わが国でも明治維新以降は盛んに印刷による出版を行いましたが、当時は、情報蓄積の量では欧米に叶いませんでした。そこで、洋書を読んで欧米の情報を摂取する必要があったのです。つまり、洋書を読むということは、欧米に蓄積された知識に直接アクセスすることにより、それを摂取するということです。

現在では欧米と科学技術の進歩で肩を並べるようになりましたので、かつてのような情報蓄積の格差が洋書を読む原因ではなくなりました。むしろ、日米欧のいわゆる三極は、互いに凌ぎを削って競争を繰り広げている状況です。このため、お互いに新たな成果は急いで摂取する必要があり、相手に対して後れを摂らないようにしなければならない、というのが、現在でも引き続き洋書を読まなければならない主な理由となっています。つまり、競争相手である欧米の最新の科学技術や学術の進歩をチェックする必要があるということです。

なお、現在では、BRICsと総称される中国・インド・ロシア・ブラジルも頭角を現していて、やがては日米欧の水準に追いつくことも考えられます。特に、中国は物凄い勢いで成長しており、やがて日米欧の水準に追いつく可能性が高いといえます。幸い、日本では中国語を習得する人々の数も比較的多く、そうなった場合の備えは十分にできていると思います。

第三に、情報は「世界の中心」に集中する傾向があります。この「世界の中心」というのは、分野によっては異なります。

例えば、現在、マンガやアニメの分野で「世界の中心」となっている国は日本です。日本では、物凄い量のマンガやアニメが蓄積されることにより、それがさらに優れたマンガやアニメを生み出すという好循環が生まれ、他の国は全く及びもつかない圧倒的なマンガ・アニメの文化が形成されました。実際、日本のマンガとアニメはたいへん優れているため、世界に向けてどんどん翻訳されて輸出されています。しかしながら、翻訳されたマンガやアニメというのは、日本の豊かなマンガ・アニメ文化のごく一部に過ぎません。外国語に翻訳されていないマンガやアニメは、まだまだごまんとあります。そして、日本語を学ぶことにより、この翻訳されていないマンガやアニメの豊かな蓄積に直接アクセスしようというのが、世界中のマンガ・アニメファンのやっていることなのです。

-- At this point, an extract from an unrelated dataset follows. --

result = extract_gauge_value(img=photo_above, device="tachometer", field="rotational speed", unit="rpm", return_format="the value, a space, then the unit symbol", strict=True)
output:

逆に、現在、ビジネスに関する「世界の中心」となっている国はアメリカです。アメリカには、ビジネスに関する物凄い量のノウハウが蓄積されています。これは、他のどの国も及びもつかない圧倒的な情報蓄積量です。これが、アメリカを世界一の経済大国に押し上げている最も大きな要因です。アメリカのビジネス書は世界に向けてどんどん翻訳されて輸出されていますが、英語以外の言語に翻訳されていないビジネス書は、まだまだごまんとあります。そして、英語でこの豊かな蓄積情報にアクセスしようというのが、英書でビジネス書を読むということの意味です。

前述のように、どこが「世界の中心」かということは、分野によって異なります。社会科学・自然科学・人文科学のそれぞれの分野において、どこが「世界の中心」かをよく見定めて、そこから情報を摂取する必要があります。